Using FontForge editor, I copied it and pasted over all the emoji symbols (edit > select > glyphs worth outputting), and installed it as a system font, and gave it a unique name so it could be used in Firefox as a custom installed font (as described in the other answer here) and now every emoji symbol is a square.

You could use an empty space symbol instead if you want, but then you won't be able to see where an emoji is expected to be, and it might be a bit confusing.

  • I also tried this with Fontforge (October 2016 release) on Windows. How long did it take for you to process? The program hanged and appeared to be frozen when attempting pasting my custom image over all fonts.
    – user198350
    May 21, 2017 at 18:43
  • Could you upload your EmojiOneMozilla.ttf to a file hosting service? :)
    – user198350
    May 21, 2017 at 18:48
  • 1
    @user598527 I'm sure I screwed up something in it, so I'd rather everyone make their own roughly following the instructions I described. And if the font file is gonna be updated, it's better if people modify the latest versions that they have on their computer. Especially if there are any OS-specific differences which I might not be aware about. May 22, 2017 at 4:04

Something broke with the method I've been using until today, so I looked up a new solution and this addon seems to be working: https://addons.mozilla.org/en-US/firefox/addon/no-emoji/


Removing the font file is one option. Found it here on Ubuntu Linux:

  • @fixer1234 Sure it does, by removing the font that provides the coloured glyphs. This is effectively the Linux version of my answer. (While the question is tagged Windows, the quoted release notes mention Linux in the same sentence. I suppose this could be split into a separate question.)
    – Bob
    Jul 10, 2018 at 17:37

Others have mentioned the "EmojiOneMozilla.ttf" file. There is a way however to disable the coloured images and fall back to the black and white versions of the characters, just by editing that file.

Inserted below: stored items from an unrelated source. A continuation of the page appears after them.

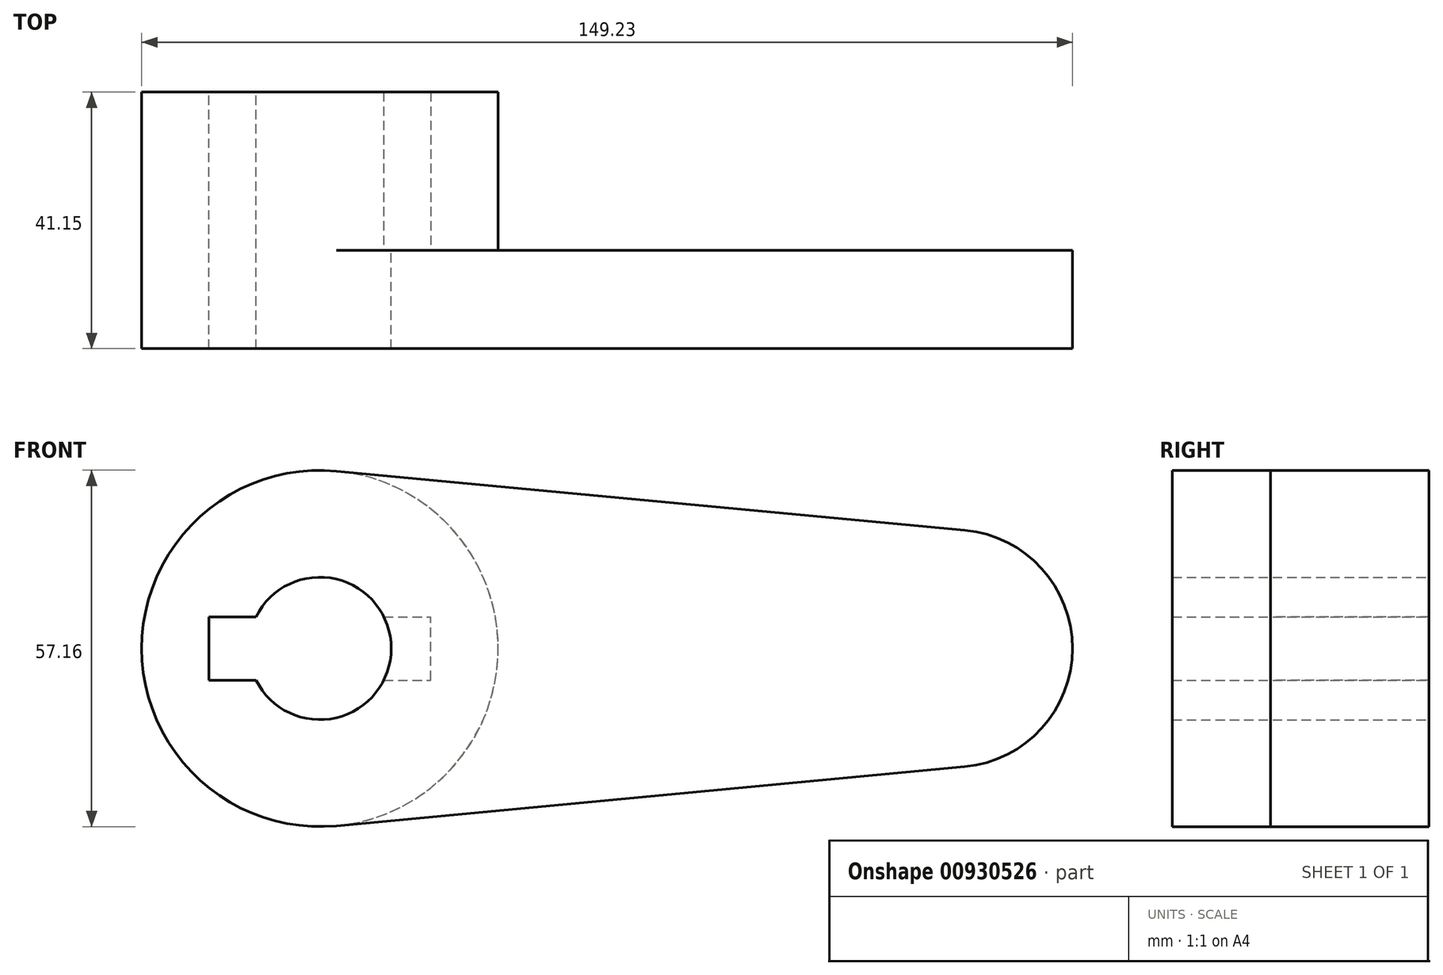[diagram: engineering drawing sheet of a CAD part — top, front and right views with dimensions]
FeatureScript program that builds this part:
annotation { "Feature Type Name" : "Feature", "Feature Type Description" : "" }
export const myFeature = defineFeature(function(context is Context, id is Id, definition is map)
    precondition{}
    {
        {
            var Q0;
            Q0=qCreatedBy(makeId("Front.planeOp"),FACE);
            var sketch = newSketch(context, id + "F0", { "sketchPlane" : qUnion([Q0])});
            skCircle(sketch, "E0", {"center": v(0, 0) * mm, "radius": 28.57 * mm});
            skCircle(sketch, "E1", {"center": v(101.6, 0) * mm, "radius": 19.05 * mm});
            skLineSegment(sketch, "E2", {"start": v(2.68, 28.45) * mm, "end": v(103.39, 18.97) * mm});
            skLineSegment(sketch, "E3", {"start": v(2.68, -28.45) * mm, "end": v(103.39, -18.97) * mm});
            skCircle(sketch, "E4", {"center": v(0, 0) * mm, "radius": 11.43 * mm});
            skCircle(sketch, "E5", {"center": v(101.6, 0) * mm, "radius": 11.43 * mm});
            skLineSegment(sketch, "E6.bottom", {"start": v(-17.78, -5.08) * mm, "end": v(17.78, -5.08) * mm});
            skLineSegment(sketch, "E6.top", {"start": v(-17.78, 5.08) * mm, "end": v(17.78, 5.08) * mm});
            skLineSegment(sketch, "E6.left", {"start": v(-17.78, -5.08) * mm, "end": v(-17.78, 5.08) * mm});
            skLineSegment(sketch, "E6.right", {"start": v(17.78, -5.08) * mm, "end": v(17.78, 5.08) * mm});
            skSolve(sketch);
        }
        {
            var Q0;
            {var subQ5=sQuery(id+"F0.wireOp",EDGE,"E6.right");Q0=makeQuery(id+"F0.imprint","IMPRINT",FACE,{"disambiguationData":[TD([[makeQuery(id+"F0.imprint","IMPRINT",EDGE,{"derivedFrom":subQ5}),1.0]])]});}
            var Q1;
            Q1=makeQuery(id+"F0.imprint","IMPRINT",FACE,{"disambiguationData":[TD([[makeQuery(id+"F0.imprint","IMPRINT",EDGE,{"derivedFrom":sQuery(id+"F0.wireOp",EDGE,"E5")}),1.0]])]});
            var Q2;
            {var subQ0=sQuery(id+"F0.wireOp",EDGE,"E2");Q2=makeQuery(id+"F0.imprint","IMPRINT",FACE,{"disambiguationData":[TD([[makeQuery(id+"F0.imprint","IMPRINT",EDGE,{"derivedFrom":subQ0}),-1.0]])]});}
            var Q3;
            {var subQ7=sQuery(id+"F0.wireOp",EDGE,"E6.left");Q3=makeQuery(id+"F0.imprint","IMPRINT",FACE,{"disambiguationData":[TD([[makeQuery(id+"F0.imprint","IMPRINT",EDGE,{"derivedFrom":subQ7}),1.0]])]});}
            var Q4;
            Q4=makeQuery(id+"F0.imprint","IMPRINT",FACE,{"disambiguationData":[TD([[makeQuery(id+"F0.imprint","IMPRINT",EDGE,{"derivedFrom":sQuery(id+"F0.wireOp",EDGE,"E5")}),-1.0]])]});
            extrude(context, id + "F1", {"entities" : qUnion([Q0, Q1, Q2, Q3, Q4]), "depth" : 15.75 * mm, "offsetDistance" : 25.4 * mm});
        }
        {
            var Q0;
            {var subQ7=sQuery(id+"F0.wireOp",EDGE,"E6.left");Q0=makeQuery(id+"F0.imprint","IMPRINT",FACE,{"disambiguationData":[TD([[makeQuery(id+"F0.imprint","IMPRINT",EDGE,{"derivedFrom":subQ7}),1.0]])]});}
            extrude(context, id + "F2", {"entities" : qUnion([Q0]), "operationType" : NewBodyOperationType.ADD, "oppositeDirection" : true, "depth" : 25.4 * mm, "offsetDistance" : 25.4 * mm});
        }
    });
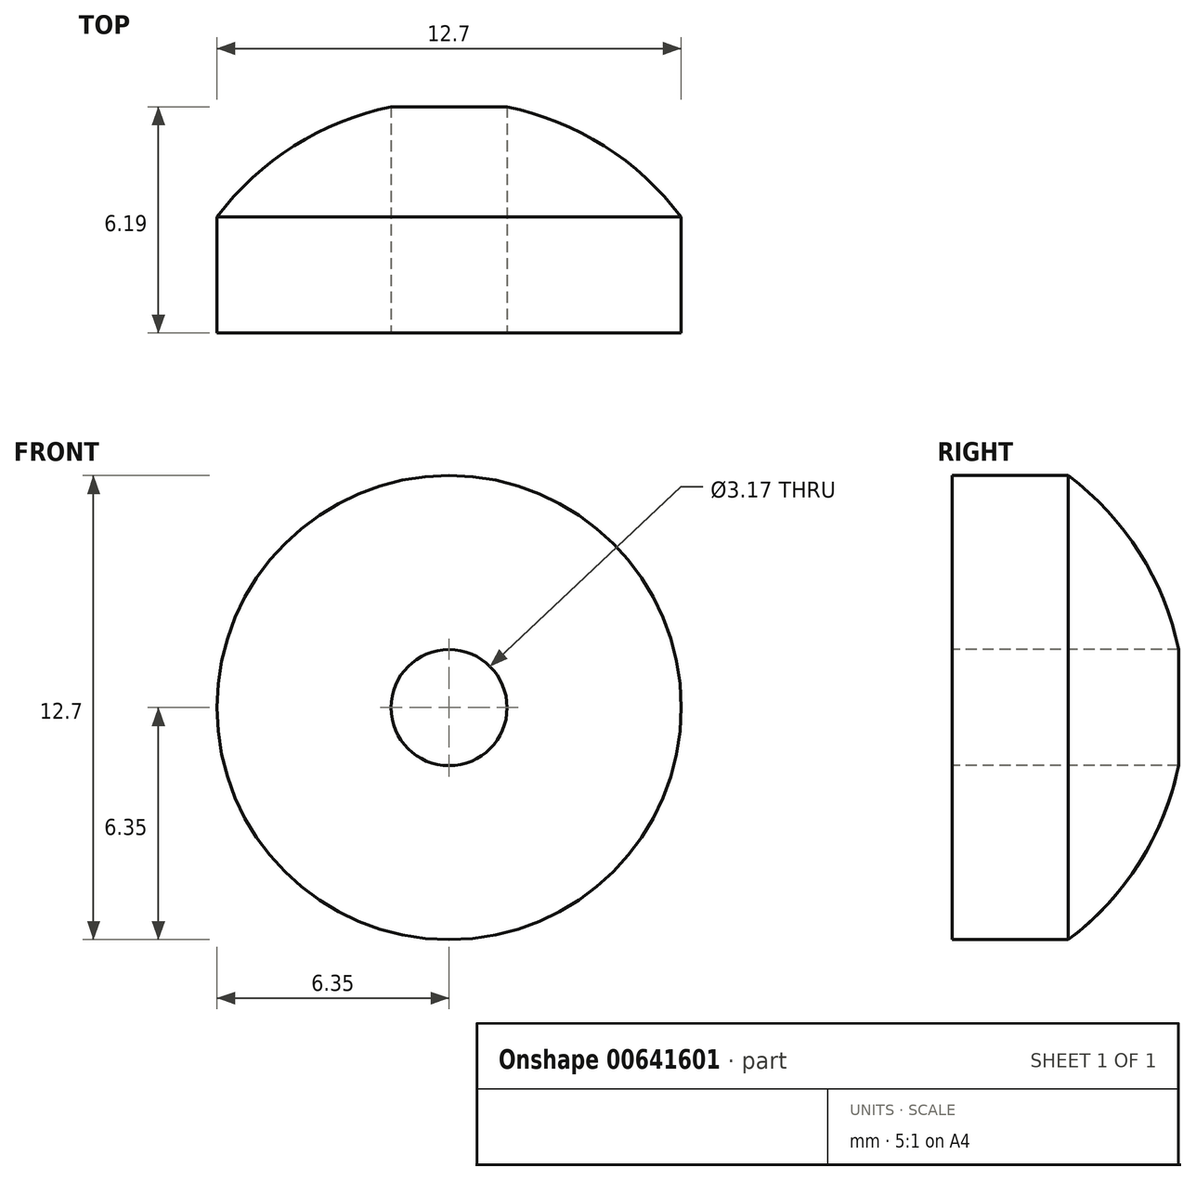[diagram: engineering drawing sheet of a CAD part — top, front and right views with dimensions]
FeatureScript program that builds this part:
annotation { "Feature Type Name" : "Feature", "Feature Type Description" : "" }
export const myFeature = defineFeature(function(context is Context, id is Id, definition is map)
    precondition{}
    {
        {
            var Q0;
            Q0=qCreatedBy(makeId("Right.planeOp"),FACE);
            var sketch = newSketch(context, id + "F0", { "sketchPlane" : qUnion([Q0])});
            skLineSegment(sketch, "E0.bottom", {"start": v(0, 0) * mm, "end": v(6.35, 0) * mm});
            skLineSegment(sketch, "E0.top", {"start": v(0, 6.35) * mm, "end": v(6.35, 6.35) * mm});
            skLineSegment(sketch, "E0.left", {"start": v(0, 0) * mm, "end": v(0, 6.35) * mm});
            skLineSegment(sketch, "E0.right", {"start": v(6.35, 0) * mm, "end": v(6.35, 6.35) * mm});
            skArc(sketch, "E1", {"start": v(6.35, 0) * mm, "mid": v(5.51, 3.55) * mm, "end": v(3.17, 6.35) * mm});
            skSolve(sketch);
        }
        {
            var Q0;
            Q0=makeQuery(id+"F0.imprint","IMPRINT",FACE,{"disambiguationData":[TD([[makeQuery(id+"F0.imprint","IMPRINT",EDGE,{"derivedFrom":sQuery(id+"F0.wireOp",EDGE,"E0.bottom")}),1.0]])]});
            var Q1;
            Q1=sQuery(id+"F0.wireOp",EDGE,"E0.bottom");
            revolve(context, id + "F1", {"entities" : qUnion([Q0]), "axis" : qUnion([Q1]), "revolveType" : RevolveType.FULL});
        }
        {
            var Q0;
            Q0=makeQuery(id+"F1.opRevolve","SWEPT_FACE",FACE,{"disambiguationData":[OSD([sQuery(id+"F0.wireOp",EDGE,"E0.left")])]});
            var sketch = newSketch(context, id + "F2", { "sketchPlane" : qUnion([Q0])});
            skPoint(sketch, "E2", {"position": v(0, 0) * mm});
            skSolve(sketch);
        }
        {
            var Q0;
            Q0=sQuery(id+"F2.wireOp",VERTEX,"E2");
            var Q1;
            Q1=makeQuery(id+"F1.opRevolve","SWEPT_BODY",BODY,{"disambiguationData":[OSD([sQuery(id+"F0.wireOp",EDGE,"E0.bottom"),sQuery(id+"F0.wireOp",EDGE,"E0.top"),sQuery(id+"F0.wireOp",EDGE,"E0.left"),sQuery(id+"F0.wireOp",EDGE,"E1")])]});
            hole(context, id + "F3", {"style" : HoleStyle.SIMPLE, "endStyle" : HoleEndStyle.BLIND, "holeDiameter" : 3.17 * mm, "majorDiameter" : 6.35 * mm, "holeDepth" : 12.7 * mm, "isTappedThrough" : true, "tappedDepth" : 12.7 * mm, "tapClearance" : 3, "locations" : qUnion([Q0]), "scope" : qUnion([Q1])});
        }
    });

Simply open the file in a hex editor, and look for the string COLR, which should be located somewhere near the start of the file. All you need is to modify the sequence to something meaningless, like CXXX, and save. Now the coloured section of the font is effectively ignored by any application that uses it, so this "technique" can also be done to system fonts with coloured glyphs.